**Required action 1:**
Decide whether each statement below agrees with the community housing newsletter, answering yes or no and quoting the words from it that settle the matter: (a) The management transfer initiative will move the management of 4,000 public housing properties to community housing organisations. (b) The community housing allocations framework was released in early July. (c) Any member of the public may attend the Management Transfer Initiative briefing.
**Required action 2:**
Write the next part of the community housing newsletter, picking up after its last sentence.

**Extract:**
A message from your state peak

It's busy times for the community housing sector in Victoria with the implications of the government's Homes for Victorian's strategy still being clarified and tweaked. We will be holding a briefing for registered housing organisations next week on the progress of the management transfer initiative, which will be used to transfer the management of 4,000 public housing properties to community housing organisations. 

This week CHFV held a well-attended forum for members to learn about the proposed allocations framework that organisations will need to agree to use if they wish to opt in to the Victorian Housing Register. The framework is open for consultation for the next three weeks and we encourage members to take the time to make a submission.

In the meantime, an inquiry is underway into the government's public housing estate renewal program - raising concerns that public housing tenants will be forced to continue to live in housing that is well-past its used-by date.

Our training program continues to be packed with industry-tailored training to meet demand from a sector hungry to increase its capacity.

Finally, we are faced with the difficult task of finding a suitable replacement for our incredibly talented Steve Staikos in his Policy and Projects position. Do spread the word.

Lesley Dredge


Allocations Framework - the missing piece

The development of the Victorian Housing Register has been proceeding well but it has been missing a vital piece of enabling policy. The community housing allocations framework was finally released in late August for a three-week consultation period. DHHS and CHFV ran a forum for community housing organisations on Monday to work through the key elements of the framework.

At face value, the policy may seem straightforward but its various layers provide for a fundamental and complex change to business practices for the sector.

CHFV, and each community housing organisation, will be analysing the implications of this policy reform on their mission, their business model and viability, and will be providing feedback to DHHS by 15 September.

If you are interested in reading more about the framework all papers can be downloaded here.


Management Transfer Initiative briefing

In March 2017, the Victorian Government released Homes for Victorians, outlining a coordinated approach across government to improve liveability, housing affordability and support for disadvantaged Victorians.  

Included in Homes for Victorians was the Director of Housing’s decision to transfer management of 4,000 public housing properties to the community housing sector to increase its capacity.

Jackie Barry, Director Housing Asset Strategy and Financing, invites community housing organisations to attend a meeting where she will provide an update on the progress of the Management Transfer Initiative, including:
•             the projects’ strategic framework
•             project objectives
•             property selection principles
•             project phases.

The briefing will be held:
Friday, September 15
2pm to 4pm
1/128 Exhibition St, Melbourne
Seats are limited to registered community housing organisations who are asked to send a maximum of two representatives. Register by emailing This email address is being protected from spambots. You need JavaScript enabled to view it.


Inquiry into housing renewal

Over the last few weeks there has been increasing debate about the State Government’s plans to redevelop eight or nine of Melbourne’s rundown public housing estates.

Most recently, the Legislative Council provided a reference to the Standing Committee on Legal and Social Issues to hold an inquiry into renewal program. You can read the detailed terms of reference of the inquiry here. The proposed increase in public housing units of at least 10 per cent; the impact on the existing tenants; the mix of public and private units; and, the density and loss of public space are amongst many items listed.

**Source material:**

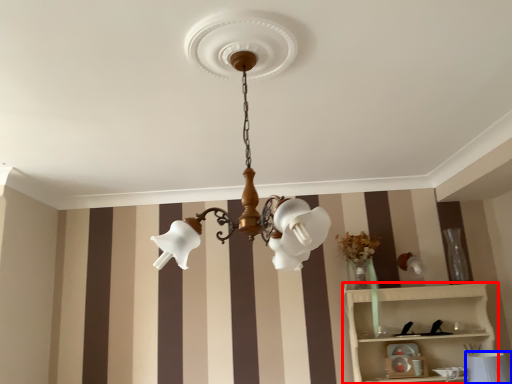
Question: Which object appears closest to the camera in this image, shelf (highlighted by a red box) or table lamp (highlighted by a blue box)?

Choices:
 (A) shelf
 (B) table lamp

Answer: (B)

**Reply 1:**
(a) Yes: "transfer the management of 4,000 public housing properties to community housing organisations"
(b) No: "finally released in late August"
(c) No: "Seats are limited to registered community housing organisations"

**Reply 2:**
Scrutiny of the program is not necessarily a bad thing. However, the danger is that the program could be delayed or derailed.

Our ageing public housing estates are extremely rundown to the point of being beyond mere renovation and not acting is no longer an option. Public housing tenants deserve to live in well-located, quality housing. Redevelopments of public housing of this scale are extremely ambitious and controversial, which is why they have been in the too hard basket for too long. We believe that total replacement of the public housing on these sites with social housing integrated into new, mixed use precincts is the right outcome for tenants and the community.

We would like to participate in a constructive debate about what is possible on these sites and we believe that community housing has many positive contributions to make:

  • enhanced community engagement to provide tenants, the neighbouring community and other key stakeholders with quality information and an opportunity to have input into the redevelopments
  • increased uplift in the number of social and affordable units delivered on the sites
  • on-going place management services to rebuild communities once tenants return.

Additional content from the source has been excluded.